[Sca-cooks] Flavors accompanying lamb or mutton

Suey lordhunt at gmail.com
Sun Oct 26 08:44:49 PDT 2008

Stefan quoted:
> "And yes, rosemary and mint are the most common and tasty accompanying
> spices for lamb (as long as you stay away from most nasty commercial  
> mint jellies) but many other flavors go very well with it- juniper
> berries, as an example.
> Phlip"
    No necessarily. The use of herbs when preparing baby lamb or mutton 
in England and Iberia has been governed by what the mother ewe eats or 
the lamb eats to bring out the flavor of the milk or the meat. In 
England, for example, sheep grazing in valleys where mint is abundant 
can be cooked in water in which mint has been boiled. Those bred in the 
mountains are seasoned with wild thyme. Mutton from the marshlands are 
prepared with salt grass from estuaries and seaweed. Mutton from the 
orchards of the Midlands were and still are served with red-currant 
jelly and fruits sauces. The Hispano-Arabs seemed to have had more 
variety of spice and herb combinations such as salt, pepper, coriander, 
saffron, cinnamon, lavender, oil and other spices on hand or Chinese 
cinnamon, lavender, cloves, saffron and pepper.

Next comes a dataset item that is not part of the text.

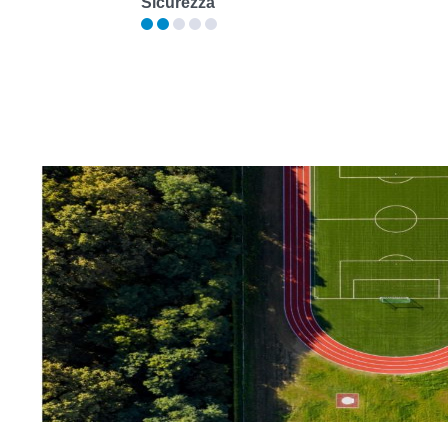
Sicurezza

    Today the problem is that we don't know where lamb comes from that 
we buy in the supermarket. Even it is says it is from New Zealand it 
does not give the area. As a result when not making couscous, I cheat by 
assuming the lamb was raised in a mint filled valley as I like mint so much!
    Thank you all for your nice mint sauce/jelly recipes. We shall try 
the sauce with apple vinegar today as we have it that on hand.